Special Aquarium Needs:
These urchins are known for camouflage or accident destruction. It is important that you make sure that rocks and corals are well cemented in your tank so that these urchins don’t knock them over in their attempts to get under cover.
Hairy Pincushion Urchin – Also known as the Sea Egg and the Priest-Hat, this urchin is known for camouflaging itself with items found on the sea floor such as rocks and sponges or shells and algae. In its natural coloring it is red, purple, white, or black with double rows of white or red spines. They are ideal for tanks with a filamentous algae problem. If sufficient algae are not available it should be fed dried seaweed.
Pencil Urchin – Easily recognized by its thick, pencil like spines, the Pencil urchin makes an interesting picture. You should never try to pry this urchin out of its hiding place as the spines will break before it lets go. It likes to hide in rocks and crevices and can accidently destroy formations as it forages for food. Supplement this urchin’s diet with dried seaweed and finely chopped fish or shrimp meat.
Pincushion Urchin – This spiky addition tends to be shy, burrowing itself beneath rocks and corals to hide during the daylight hours. Certain varieties can grow to be quite large and this should be kept under consideration. Reefs should be well cemented to prevent accidental damage. It requires lots of hiding places and live rock to feed off of. If there are insufficient algae, its diet should be supplemented with dried seaweed.
Special Needs – Venomous
These urchins can be dangerous when handled, stinging incautious hands with venom like that of a bee sting. The are excellent additions to aquariums with aggressive fish as some will defend themselves against would-be attackers who will quickly learn and back off, leaving your urchin alone.

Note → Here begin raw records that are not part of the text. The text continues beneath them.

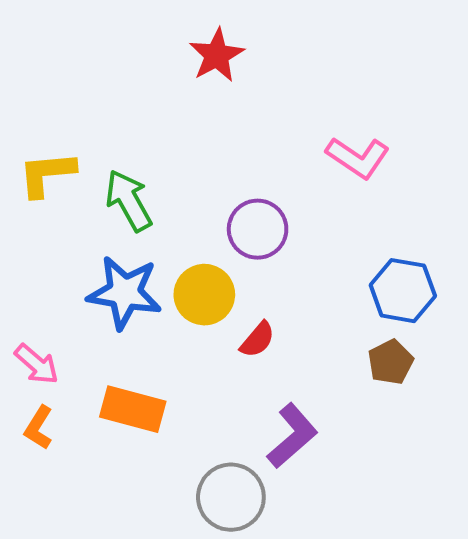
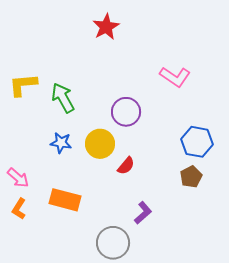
blue star: (125, 293) -> (61, 143), size x0.6
purple L-shape: (292, 436) -> (143, 213), size x0.7

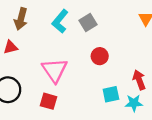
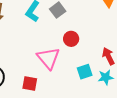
pink triangle: (55, 70) -> (48, 58), moved

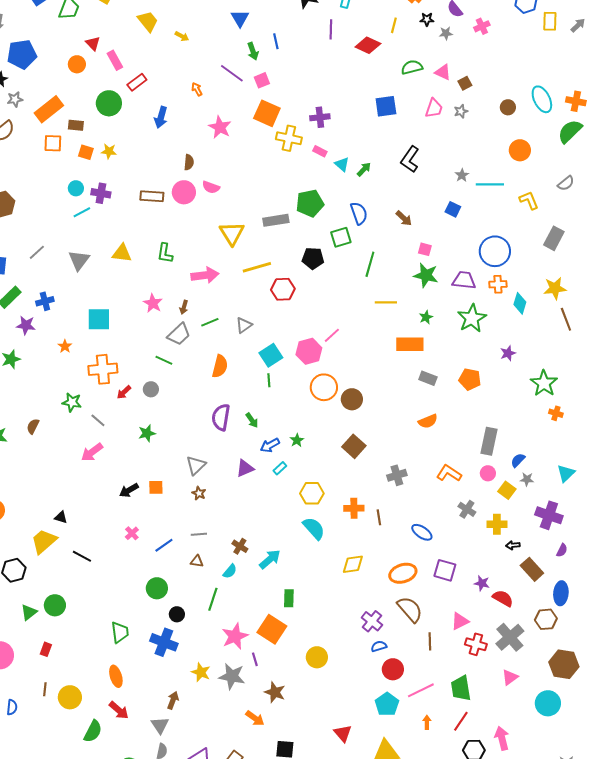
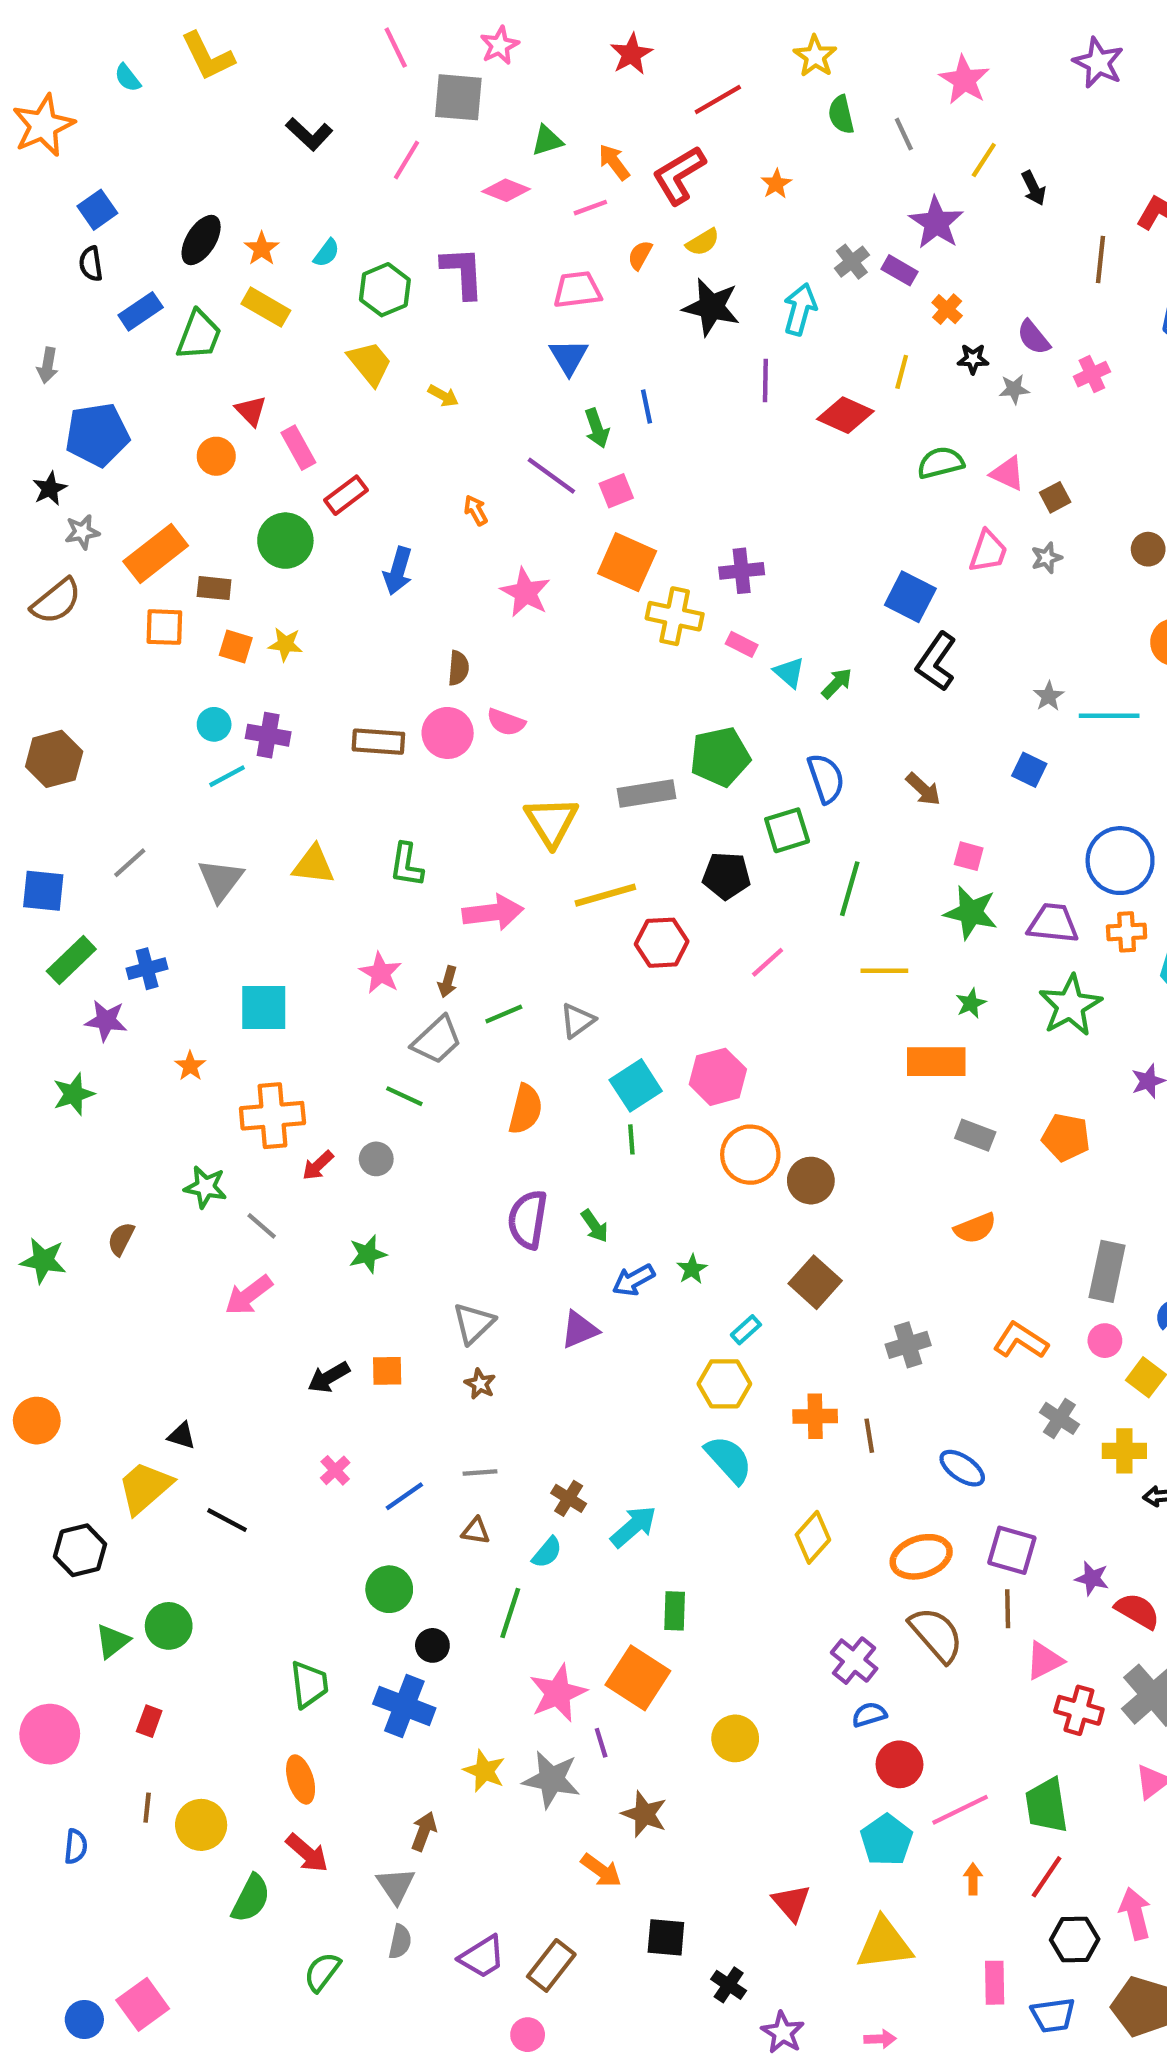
blue square: (386, 106) -> (910, 597), moved, turned 35
pink line: (332, 335) -> (768, 962), moved
cyan rectangle: (280, 468) -> (746, 1330), moved
yellow diamond: (353, 564) -> (813, 1537), turned -40
brown line: (430, 641) -> (1008, 1609), moved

Blue Spot Longspine Urchin – Also known as the Radiating Hatpin Urchin, this interesting addition is a rust red and cream with small electric blue spots on its body. They are nocturnal, meaning they do all their foraging at night. When approached by aggressive fish, this urchin senses them and angles all its spines towards the offending fish.
Banded Longspine Urchin – With thick, pencil like spines capable of reaching 9 inches in length, the Banded Longspine Urchin is an interesting addition. It tends to hide in rocky crevices, so it is important that your reef is stable enough to survive the urchin cramming itself into a crevice. Juveniles are algae eaters but adults are carnivores and require meat. Feed this species by placing food near or on its spines.
Black Longspine Urchin – Long-spined and a deep, silky black, this urchin looks quite delicate but is very capable of protecting itself. When approached by aggressors, it will angle all its spines towards the aggressor until the aggressor backs down. They are algae eaters and ideal for tanks where other invertebrates would be eaten by aggressive tank-mates.